Getting the facts right on USPS and EFCA
Postal arbitration makes case for EFCA
Former postal manager David C. Bakke got his facts wrong and misled your readers with his March 17 letter concerning your editorial on the Employee Free Choice Act (“The Union Cudgel,” March 11).
“Most” Postal Service contract negotiations since 1971 have not gone to binding arbitration. For letter carriers represented by NALC, there have been seven negotiated contracts (including the last two 5-year agreements), four arbitrated contracts and one partially arbitrated settlement. Moreover, the consequences for USPS customers have not been “costly” and Bakke is flatly wrong to claim it would be “difficult to find any other company” that is raising prices in this difficult environment. Postage rates—and postal wages—have largely tracked inflation since 1971 and U.S. stamp prices remain among the lowest in the world. UPS and FedEx hiked rates by between 5.9 to 6.9% in January—more than the 3.8% postage increase planned for May.
Bakke is right about one thing: There is “no linkage” between pay and productivity.

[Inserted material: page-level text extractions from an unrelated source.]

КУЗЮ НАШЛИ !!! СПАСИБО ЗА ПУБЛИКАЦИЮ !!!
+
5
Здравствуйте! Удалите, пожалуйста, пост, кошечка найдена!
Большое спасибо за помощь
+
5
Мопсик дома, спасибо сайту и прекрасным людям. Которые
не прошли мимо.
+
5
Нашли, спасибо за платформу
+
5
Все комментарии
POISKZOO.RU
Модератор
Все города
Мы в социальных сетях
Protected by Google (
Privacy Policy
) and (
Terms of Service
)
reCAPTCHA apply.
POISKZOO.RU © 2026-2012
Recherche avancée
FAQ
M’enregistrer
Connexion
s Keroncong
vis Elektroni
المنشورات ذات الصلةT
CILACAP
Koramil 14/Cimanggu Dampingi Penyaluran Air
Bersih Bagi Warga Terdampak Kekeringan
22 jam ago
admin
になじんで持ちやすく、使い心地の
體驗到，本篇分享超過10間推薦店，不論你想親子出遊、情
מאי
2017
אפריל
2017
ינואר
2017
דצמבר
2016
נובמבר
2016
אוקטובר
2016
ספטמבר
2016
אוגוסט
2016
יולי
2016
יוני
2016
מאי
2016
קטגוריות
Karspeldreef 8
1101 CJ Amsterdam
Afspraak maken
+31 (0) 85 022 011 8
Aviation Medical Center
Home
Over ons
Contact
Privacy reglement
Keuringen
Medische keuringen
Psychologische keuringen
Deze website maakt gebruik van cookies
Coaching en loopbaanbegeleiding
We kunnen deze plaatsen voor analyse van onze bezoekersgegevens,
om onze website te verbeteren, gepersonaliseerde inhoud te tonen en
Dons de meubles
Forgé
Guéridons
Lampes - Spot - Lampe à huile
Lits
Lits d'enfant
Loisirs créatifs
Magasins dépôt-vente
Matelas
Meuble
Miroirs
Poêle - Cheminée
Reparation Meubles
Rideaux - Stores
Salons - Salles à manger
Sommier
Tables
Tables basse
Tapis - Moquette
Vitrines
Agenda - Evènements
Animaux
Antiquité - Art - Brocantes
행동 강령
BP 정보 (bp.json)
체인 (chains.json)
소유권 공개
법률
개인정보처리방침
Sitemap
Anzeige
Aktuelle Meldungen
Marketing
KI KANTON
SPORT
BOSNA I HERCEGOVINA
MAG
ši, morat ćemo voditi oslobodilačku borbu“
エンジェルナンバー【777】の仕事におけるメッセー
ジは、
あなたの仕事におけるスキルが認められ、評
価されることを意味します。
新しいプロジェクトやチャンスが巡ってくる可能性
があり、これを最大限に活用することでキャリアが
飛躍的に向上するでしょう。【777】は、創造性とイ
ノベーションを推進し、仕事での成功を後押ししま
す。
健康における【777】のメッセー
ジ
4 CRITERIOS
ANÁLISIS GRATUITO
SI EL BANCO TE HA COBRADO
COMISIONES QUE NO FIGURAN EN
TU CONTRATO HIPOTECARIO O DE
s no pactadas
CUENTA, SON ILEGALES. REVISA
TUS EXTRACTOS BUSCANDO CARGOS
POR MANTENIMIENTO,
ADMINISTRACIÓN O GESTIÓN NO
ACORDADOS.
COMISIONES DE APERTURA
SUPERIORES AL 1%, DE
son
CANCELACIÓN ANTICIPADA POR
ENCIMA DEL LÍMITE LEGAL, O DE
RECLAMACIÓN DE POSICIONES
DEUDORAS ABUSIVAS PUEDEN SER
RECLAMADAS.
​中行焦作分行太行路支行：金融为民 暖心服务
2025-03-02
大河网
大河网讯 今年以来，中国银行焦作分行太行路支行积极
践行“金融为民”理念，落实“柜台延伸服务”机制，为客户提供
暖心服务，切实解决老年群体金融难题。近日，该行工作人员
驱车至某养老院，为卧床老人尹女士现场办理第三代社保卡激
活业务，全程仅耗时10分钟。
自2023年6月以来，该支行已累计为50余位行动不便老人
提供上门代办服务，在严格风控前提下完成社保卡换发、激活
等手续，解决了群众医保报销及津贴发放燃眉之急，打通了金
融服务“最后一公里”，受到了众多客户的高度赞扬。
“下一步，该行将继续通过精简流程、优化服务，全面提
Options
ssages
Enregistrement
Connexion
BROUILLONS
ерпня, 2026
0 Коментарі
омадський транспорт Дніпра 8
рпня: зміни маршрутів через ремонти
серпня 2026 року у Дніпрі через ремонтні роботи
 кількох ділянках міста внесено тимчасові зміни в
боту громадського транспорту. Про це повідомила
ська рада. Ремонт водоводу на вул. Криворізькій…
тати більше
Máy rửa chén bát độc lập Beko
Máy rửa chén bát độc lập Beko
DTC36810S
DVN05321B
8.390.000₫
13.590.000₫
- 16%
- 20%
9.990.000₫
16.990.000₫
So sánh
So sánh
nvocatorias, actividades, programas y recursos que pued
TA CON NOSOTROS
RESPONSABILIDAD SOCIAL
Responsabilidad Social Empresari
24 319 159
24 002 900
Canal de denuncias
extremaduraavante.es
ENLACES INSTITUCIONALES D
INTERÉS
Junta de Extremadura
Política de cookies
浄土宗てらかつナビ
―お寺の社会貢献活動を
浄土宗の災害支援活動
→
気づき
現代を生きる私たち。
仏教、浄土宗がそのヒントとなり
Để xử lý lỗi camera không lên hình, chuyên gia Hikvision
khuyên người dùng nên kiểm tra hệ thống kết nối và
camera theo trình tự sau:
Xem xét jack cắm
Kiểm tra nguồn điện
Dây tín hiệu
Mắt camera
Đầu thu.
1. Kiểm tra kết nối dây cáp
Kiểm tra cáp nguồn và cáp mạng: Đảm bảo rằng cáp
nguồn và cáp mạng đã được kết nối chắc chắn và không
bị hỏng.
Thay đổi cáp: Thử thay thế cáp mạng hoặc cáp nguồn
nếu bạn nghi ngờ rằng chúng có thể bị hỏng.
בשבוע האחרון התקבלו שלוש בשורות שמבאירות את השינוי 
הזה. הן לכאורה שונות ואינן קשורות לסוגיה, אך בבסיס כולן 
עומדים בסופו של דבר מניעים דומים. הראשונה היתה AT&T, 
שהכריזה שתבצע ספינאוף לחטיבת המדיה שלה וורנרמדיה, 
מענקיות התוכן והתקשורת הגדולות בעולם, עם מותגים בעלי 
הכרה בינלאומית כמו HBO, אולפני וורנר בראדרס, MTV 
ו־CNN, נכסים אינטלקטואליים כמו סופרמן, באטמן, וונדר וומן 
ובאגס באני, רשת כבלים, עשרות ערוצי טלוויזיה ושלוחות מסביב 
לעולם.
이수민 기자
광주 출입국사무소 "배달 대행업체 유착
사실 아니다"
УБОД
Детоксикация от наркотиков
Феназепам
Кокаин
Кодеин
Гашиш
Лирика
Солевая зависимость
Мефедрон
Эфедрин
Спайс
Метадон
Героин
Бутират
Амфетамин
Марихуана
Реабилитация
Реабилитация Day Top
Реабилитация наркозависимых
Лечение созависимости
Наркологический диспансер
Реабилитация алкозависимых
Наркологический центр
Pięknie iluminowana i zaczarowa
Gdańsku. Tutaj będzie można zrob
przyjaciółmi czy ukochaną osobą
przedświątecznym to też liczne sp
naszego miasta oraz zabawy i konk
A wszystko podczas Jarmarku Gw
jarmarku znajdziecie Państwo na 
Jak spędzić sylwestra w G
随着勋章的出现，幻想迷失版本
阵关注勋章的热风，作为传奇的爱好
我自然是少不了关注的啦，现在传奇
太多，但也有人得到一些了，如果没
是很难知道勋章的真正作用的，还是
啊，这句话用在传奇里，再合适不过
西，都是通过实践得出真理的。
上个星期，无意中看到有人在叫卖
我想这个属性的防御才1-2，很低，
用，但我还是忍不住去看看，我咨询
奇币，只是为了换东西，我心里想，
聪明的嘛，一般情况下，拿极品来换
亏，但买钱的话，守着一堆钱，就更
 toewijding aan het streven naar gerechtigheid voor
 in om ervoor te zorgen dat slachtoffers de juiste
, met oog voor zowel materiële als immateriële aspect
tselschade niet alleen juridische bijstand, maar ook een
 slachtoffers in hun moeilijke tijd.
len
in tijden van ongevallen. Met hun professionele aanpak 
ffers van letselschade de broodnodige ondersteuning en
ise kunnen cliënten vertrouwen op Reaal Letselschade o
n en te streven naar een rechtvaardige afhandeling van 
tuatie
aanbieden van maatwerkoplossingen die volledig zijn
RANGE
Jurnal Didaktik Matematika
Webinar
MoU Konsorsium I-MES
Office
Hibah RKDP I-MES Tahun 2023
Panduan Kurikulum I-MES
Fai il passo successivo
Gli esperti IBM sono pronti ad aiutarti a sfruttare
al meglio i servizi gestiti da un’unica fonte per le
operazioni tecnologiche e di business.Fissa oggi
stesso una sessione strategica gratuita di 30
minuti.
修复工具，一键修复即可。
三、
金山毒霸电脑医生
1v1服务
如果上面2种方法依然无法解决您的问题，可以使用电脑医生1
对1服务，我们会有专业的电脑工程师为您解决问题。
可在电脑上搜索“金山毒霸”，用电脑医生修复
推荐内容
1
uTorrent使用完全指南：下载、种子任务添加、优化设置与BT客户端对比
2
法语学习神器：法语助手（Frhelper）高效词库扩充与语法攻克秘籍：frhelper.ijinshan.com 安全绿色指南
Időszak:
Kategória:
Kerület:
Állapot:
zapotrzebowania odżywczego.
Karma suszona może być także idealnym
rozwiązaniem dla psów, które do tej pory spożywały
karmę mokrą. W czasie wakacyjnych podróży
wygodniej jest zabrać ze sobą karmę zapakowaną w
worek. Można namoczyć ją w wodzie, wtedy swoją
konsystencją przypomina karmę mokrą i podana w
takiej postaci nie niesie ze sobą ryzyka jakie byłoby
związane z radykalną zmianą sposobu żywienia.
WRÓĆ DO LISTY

According to the Bureau of Labor Statistics, postal labor productivity increased 44% between 1972 and 2006 (the most recent year with data), much more than inflation-adjusted postal wages (down 2%) and compensation (pay and benefits, up 29%).
Far from harmful, binding arbitration is a success in the Postal Service: workers have solid Middle Class pay and benefits, taxpayers have been freed of providing operational support and mailers enjoy high-quality, affordable services. If the Bush administration had not saddled the USPS with tens of billions of dollars of taxpayer obligations from the pre-1970 Post Office Department in 2006, the USPS would have been profitable last year despite the recession, and would be much stronger today.
Rather than undermining the case for the Employee Free Choice Act’s binding arbitration provision, which only applies to first contracts, the Postal Service experience demonstrates it can work fairly for workers, employers and consumers.
William H. Young
President, National Association of Letter Carriers, AFL-CIO
—President Young’s response sent to the Wall Street Journal regarding the letter (below)
Going Postal With the Economy
Regarding your editorial “The Union Cudgel” (March 11): I am a retired executive of the U.S. Postal Service (USPS) who experienced the consequences of a little noticed feature of the Employee Free Choice Act. This bill involves more than allowing labor to avoid the messiness of secret ballots. It also involves “binding arbitration,” which would require that a federally appointed arbitrator rule on contracts in which management and labor can’t reach agreement. The USPS has decades of experience with binding arbitration, thanks to the Postal Reorganization Act of 1970.
The consequences have been costly for USPS customers. For years, most USPS contract negotiations have deadlocked and therefore have gone to an arbitrator (actually a three member panel). The result has been costly contracts with no linkage to productivity improvement, cost reduction, or product pricing. Salaries and benefits, including cost of living allowances, continue to increase, while revenue and mail volume decrease. Contracts become even more costly over time because arbitrators are called on to interpret contract provisions. This process creates an expanding set of procedures and work rules.
Arbitrators enjoy the fruits of employment and consequently are always looking to provide benefits to both sides so they receive future assignments. These same arbitrators in no way represent the interests of the large mailers and other customers of the postal service who have suffered from a relentless series of price increases including a 3.8% increase in postage scheduled for May 11, 2009. It would be difficult to find any other large business with a combination of economic and structural problems continuing to increase prices in this environment.
If the Employee Free Choice Act becomes law the experience of the USPS will be magnified throughout the economy, creating a rigid labor market not unlike what is found in Europe. I applaud the work of the Chamber of Commerce in communicating the damage this bill will cause.